The Akatsuki spacecraft, by Japan's space agency JAXA, entered orbit around Venus on 7 December 2015. Part of its scientific payload includes the Lightning and Airglow Camera (LAC) which is looking for lightning in the visible spectrum (552–777 nm). To image lightning, the orbiter has sight of the dark side of Venus for about 30 minutes every 10 days. No lightning has been detected in 16.8 hours of night-side observation (July 2019).

Simulations indicate that the lightning hypothesis as the cause of the glow is incorrect, as not enough light could be transmitted through the atmosphere to be seen from Earth. Observers have speculated it may be illusory, resulting from the physiological effect of observing a bright, crescent-shaped object. Spacecraft looking for it have not been able to spot it — leading some astronomers to believe that it is just an enduring myth.

A more recent hypothesis is that unusually high solar activity could induce auroral or airglow-like effects on the dark side of Venus. It has been observed that after major solar storms, an emission of light with a wavelength of 557.7 nm (the oxygen green line) occurs across the entire upper atmosphere of Venus. This is the same phenomenon which gives some aurorae on Earth their greenish appearance. Generally, this emission does not occur except for during major solar events such as coronal mass ejections (CMEs) or solar flares. However, dim emissions have been detected twice outside of solar storms, on December 27, 2010, and December 12, 2013 respectively. Both of these detections coincided with the passage of a "Stream Interaction Region", a denser than average solar wind. In July 2012, a CME struck Venus producing a very bright green line emission. It is notable that after every CME impact on Venus, this emission is detected, but not after every flare. This is taken to indicate charged particles are what is responsible for the green line emission, similar to Earth's aurora.

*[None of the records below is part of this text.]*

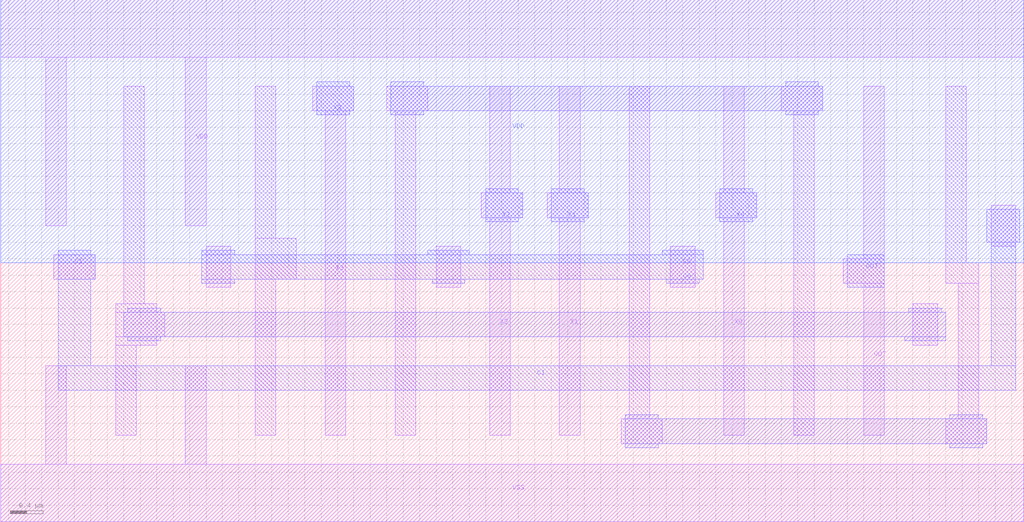
<source format=lef>
VERSION 5.7 ;
  NOWIREEXTENSIONATPIN ON ;
  DIVIDERCHAR "/" ;
  BUSBITCHARS "[]" ;
MACRO MUX4
  CLASS BLOCK ;
  FOREIGN MUX4 ;
  ORIGIN 1.700 0.000 ;
  SIZE 12.450 BY 6.350 ;
  PIN OUT
    DIRECTION OUTPUT ;
    ANTENNADIFFAREA 1.785000 ;
    PORT
      LAYER Metal1 ;
        RECT 8.800 3.200 9.050 5.300 ;
        RECT 8.550 2.900 9.050 3.200 ;
        RECT 8.800 1.050 9.050 2.900 ;
      LAYER Metal2 ;
        RECT 8.600 2.850 9.050 3.250 ;
    END
  END OUT
  PIN X0
    DIRECTION INPUT ;
    ANTENNADIFFAREA 1.672500 ;
    PORT
      LAYER Metal1 ;
        RECT 7.100 4.000 7.350 5.300 ;
        RECT 7.000 3.700 7.500 4.000 ;
        RECT 7.100 1.050 7.350 3.700 ;
      LAYER Metal2 ;
        RECT 7.050 4.000 7.450 4.050 ;
        RECT 7.050 3.700 7.500 4.000 ;
        RECT 7.050 3.650 7.450 3.700 ;
    END
  END X0
  PIN X1
    DIRECTION INPUT ;
    ANTENNADIFFAREA 1.290000 ;
    PORT
      LAYER Metal1 ;
        RECT 5.100 4.000 5.350 5.300 ;
        RECT 4.950 3.700 5.450 4.000 ;
        RECT 5.100 1.050 5.350 3.700 ;
      LAYER Metal2 ;
        RECT 5.000 4.000 5.400 4.050 ;
        RECT 5.000 3.700 5.450 4.000 ;
        RECT 5.000 3.650 5.400 3.700 ;
    END
  END X1
  PIN X3
    DIRECTION INPUT ;
    ANTENNADIFFAREA 1.290000 ;
    PORT
      LAYER Metal1 ;
        RECT 2.100 5.000 2.600 5.300 ;
        RECT 2.250 1.050 2.500 5.000 ;
      LAYER Metal2 ;
        RECT 2.150 5.300 2.550 5.350 ;
        RECT 2.150 5.000 2.600 5.300 ;
        RECT 2.150 4.950 2.550 5.000 ;
    END
  END X3
  PIN X2
    DIRECTION INPUT ;
    ANTENNADIFFAREA 1.672500 ;
    PORT
      LAYER Metal1 ;
        RECT 4.250 4.000 4.500 5.300 ;
        RECT 4.150 3.700 4.650 4.000 ;
        RECT 4.250 1.050 4.500 3.700 ;
      LAYER Metal2 ;
        RECT 4.200 4.000 4.600 4.050 ;
        RECT 4.200 3.700 4.650 4.000 ;
        RECT 4.200 3.650 4.600 3.700 ;
    END
  END X2
  PIN C1
    DIRECTION INPUT ;
    ANTENNAGATEAREA 1.530000 ;
    PORT
      LAYER Metal1 ;
        RECT 10.350 3.350 10.650 3.850 ;
        RECT -1.050 2.950 -0.550 3.250 ;
      LAYER Metal2 ;
        RECT 10.300 3.400 10.700 3.800 ;
        RECT -1.000 3.250 -0.600 3.300 ;
        RECT -1.000 2.950 -0.550 3.250 ;
        RECT -1.000 1.900 -0.600 2.950 ;
        RECT 10.350 1.900 10.650 3.400 ;
        RECT -1.000 1.600 10.650 1.900 ;
    END
  END C1
  PIN C0
    DIRECTION INPUT ;
    ANTENNAGATEAREA 2.295000 ;
    PORT
      LAYER Metal1 ;
        RECT 0.800 2.850 1.100 3.350 ;
        RECT 3.600 2.850 3.900 3.350 ;
        RECT 6.450 2.850 6.750 3.350 ;
      LAYER Metal2 ;
        RECT 0.750 3.250 1.150 3.300 ;
        RECT 3.500 3.250 4.000 3.300 ;
        RECT 6.350 3.250 6.850 3.300 ;
        RECT 0.750 2.950 6.850 3.250 ;
        RECT 0.750 2.900 1.150 2.950 ;
        RECT 3.550 2.900 3.950 2.950 ;
        RECT 6.400 2.900 6.800 2.950 ;
    END
  END C0
  PIN VDD
    DIRECTION INOUT ;
    USE POWER ;
    PORT
      LAYER Nwell ;
        RECT -1.700 3.150 10.750 6.350 ;
      LAYER Metal1 ;
        RECT -1.700 5.650 10.750 6.350 ;
        RECT -1.150 3.600 -0.900 5.650 ;
        RECT 0.550 3.600 0.800 5.650 ;
    END
  END VDD
  PIN VSS
    DIRECTION INOUT ;
    USE GROUND ;
    PORT
      LAYER Metal1 ;
        RECT -1.150 0.700 -0.900 1.900 ;
        RECT 0.550 0.700 0.800 1.900 ;
        RECT -1.700 0.000 10.750 0.700 ;
    END
  END VSS
  OBS
      LAYER Metal1 ;
        RECT -0.200 2.650 0.050 5.300 ;
        RECT 1.400 3.450 1.650 5.300 ;
        RECT 3.000 5.000 3.500 5.300 ;
        RECT 1.400 2.950 1.900 3.450 ;
        RECT -0.300 2.550 0.200 2.650 ;
        RECT -0.300 2.250 0.300 2.550 ;
        RECT -0.300 2.150 0.200 2.250 ;
        RECT -0.300 1.050 -0.050 2.150 ;
        RECT 1.400 1.050 1.650 2.950 ;
        RECT 3.100 1.050 3.350 5.000 ;
        RECT 5.950 1.250 6.200 5.300 ;
        RECT 7.800 5.000 8.300 5.300 ;
        RECT 5.850 0.950 6.350 1.250 ;
        RECT 7.950 1.050 8.200 5.000 ;
        RECT 9.800 3.150 10.050 5.300 ;
        RECT 9.800 2.900 10.200 3.150 ;
        RECT 9.400 2.150 9.700 2.650 ;
        RECT 9.950 1.250 10.200 2.900 ;
        RECT 9.800 0.950 10.300 1.250 ;
      LAYER Metal2 ;
        RECT 3.050 5.300 3.450 5.350 ;
        RECT 7.850 5.300 8.250 5.350 ;
        RECT 3.050 5.000 8.300 5.300 ;
        RECT 3.050 4.950 3.450 5.000 ;
        RECT 7.850 4.950 8.250 5.000 ;
        RECT -0.150 2.550 0.250 2.600 ;
        RECT 9.350 2.550 9.750 2.600 ;
        RECT -0.200 2.250 9.800 2.550 ;
        RECT -0.150 2.200 0.250 2.250 ;
        RECT 9.300 2.200 9.800 2.250 ;
        RECT 5.900 1.250 6.300 1.300 ;
        RECT 9.850 1.250 10.250 1.300 ;
        RECT 5.900 0.950 10.300 1.250 ;
        RECT 5.900 0.900 6.300 0.950 ;
        RECT 9.850 0.900 10.250 0.950 ;
  END
END MUX4
END LIBRARY


</source>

WISPR of the Parker Solar Probe took this visible light footage of the nightside in 2021, showing the hot faintly glowing surface, and its Ovda Regio plateau of Aphrodite Terra as large dark patch, through the clouds, which prohibit such observations on the dayside when they are illuminated.

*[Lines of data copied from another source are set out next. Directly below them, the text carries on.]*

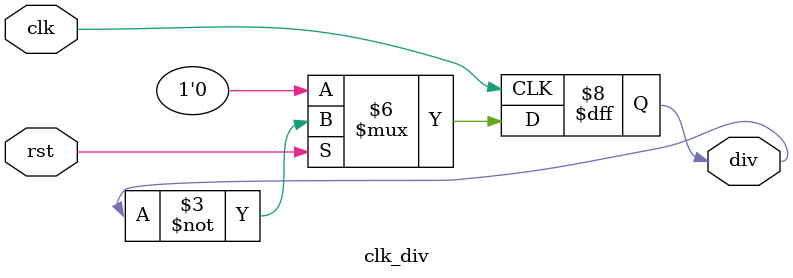
<source format=v>
module clk_div(
    input clk,
    input rst,
    output reg div
);

    wire clk;

    initial begin
        div = 0;
    end

    always @(posedge clk) begin
        if (!rst) begin
            div <= 0;
        end
        else begin
            div <= ~div;
        end
    end

endmodule
</source>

Images of the night side of Venus in visible light, by the WISPR instrument of the Parker Solar Probe, have shown in 2022 that the surface is visible through the clouds at the night side. The study of the data though points at nightglow, also observed in visible light, as the more likely candidate for the ashen light. Human eyes are less sensitive to the visible light near-infrared red glow from the surface, which also mostly obscured by the clouds, but if this light is an ashen light, then it might have been reported by people with eyesight more sensitive to the red spectrum.